Segment Open
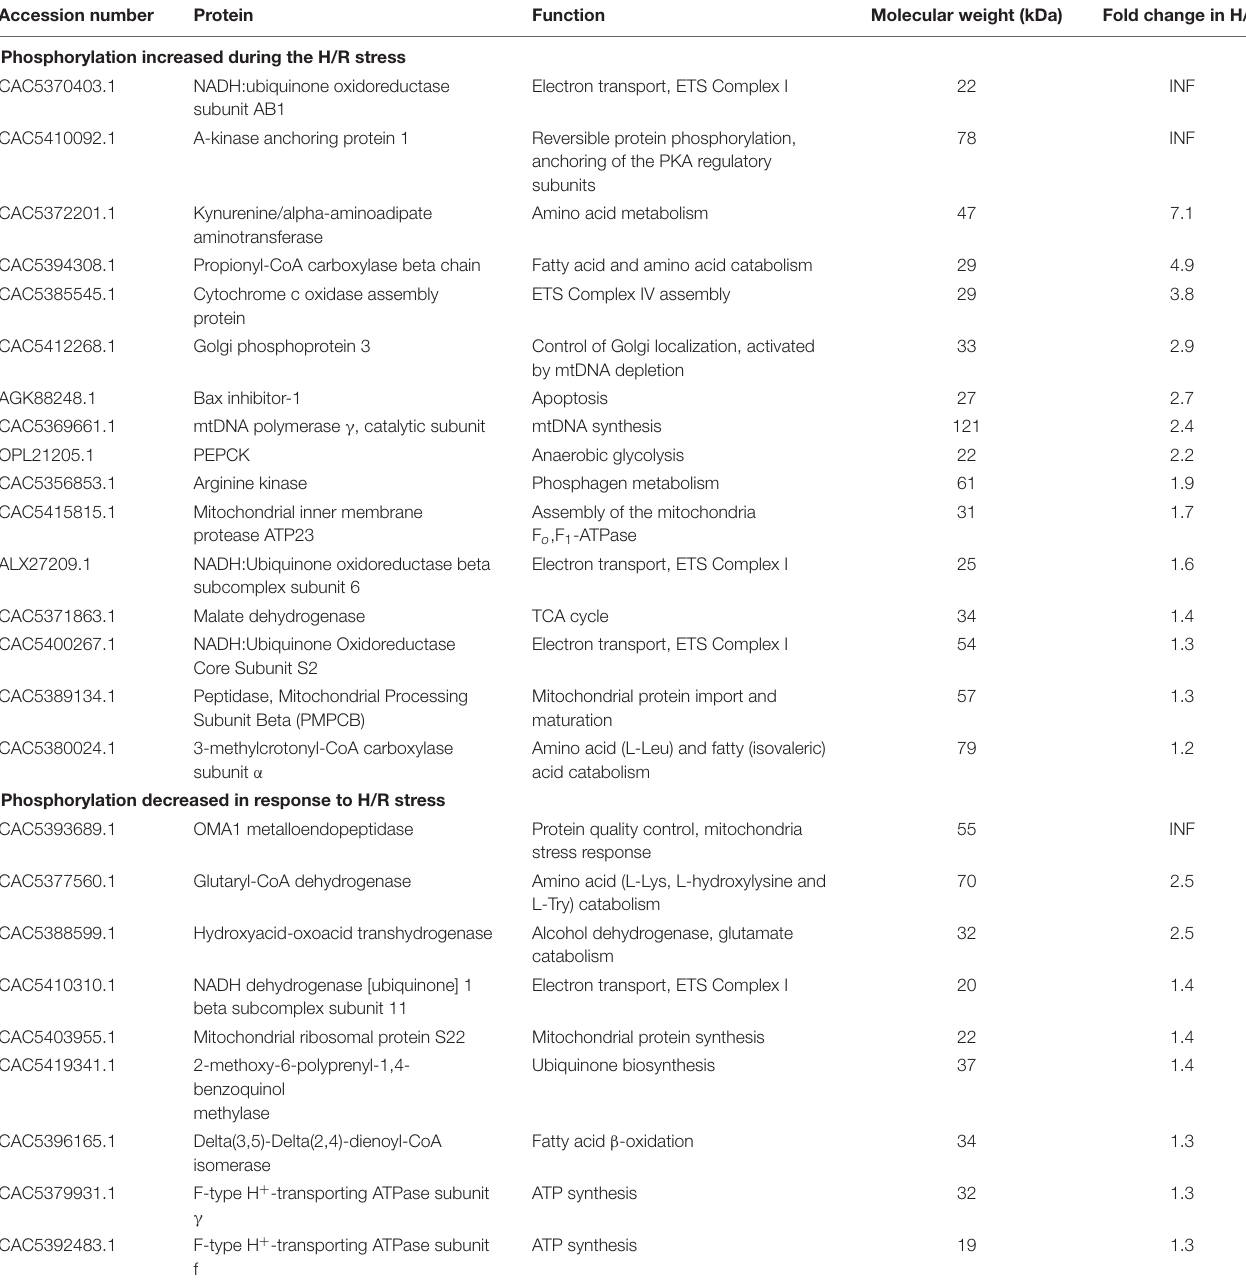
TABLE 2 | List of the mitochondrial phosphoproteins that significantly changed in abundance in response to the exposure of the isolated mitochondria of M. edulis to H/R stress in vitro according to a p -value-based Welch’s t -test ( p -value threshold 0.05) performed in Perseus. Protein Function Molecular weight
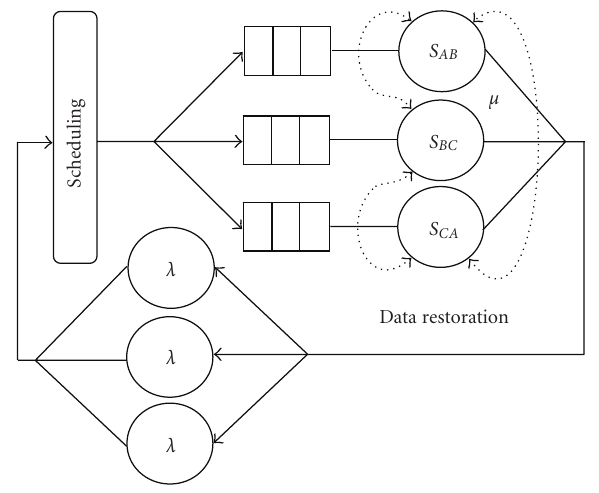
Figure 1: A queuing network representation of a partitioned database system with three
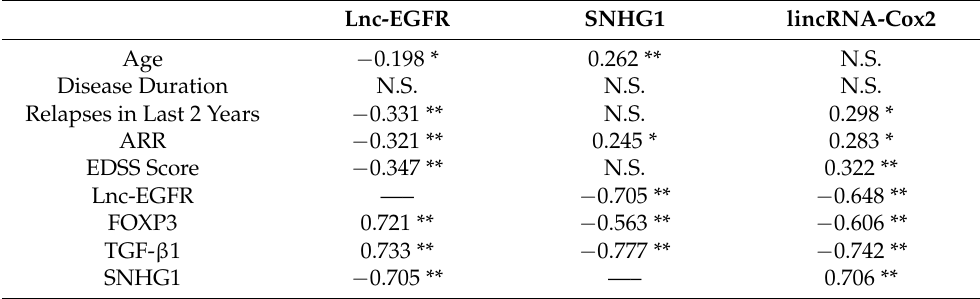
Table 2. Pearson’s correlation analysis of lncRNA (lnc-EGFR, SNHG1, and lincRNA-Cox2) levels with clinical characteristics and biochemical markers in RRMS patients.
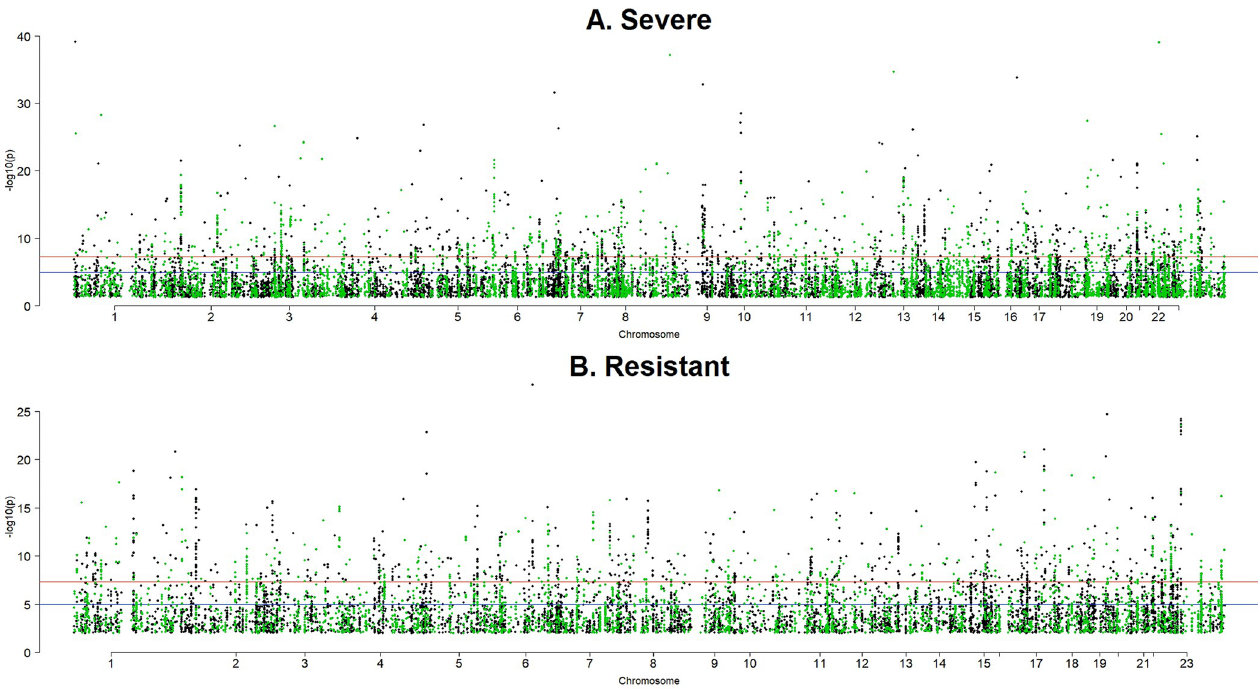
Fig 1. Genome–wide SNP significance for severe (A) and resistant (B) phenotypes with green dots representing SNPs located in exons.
Segment Closed
**Your assignment:** Show me every line in the data above that includes "with".

**The answer:**
Figure 1: A queuing network representation of a partitioned database system with three
Table 2. Pearson’s correlation analysis of lncRNA (lnc-EGFR, SNHG1, and lincRNA-Cox2) levels with clinical characteristics and biochemical markers in RRMS patients.
Fig 1. Genome–wide SNP significance for severe (A) and resistant (B) phenotypes with green dots representing SNPs located in exons.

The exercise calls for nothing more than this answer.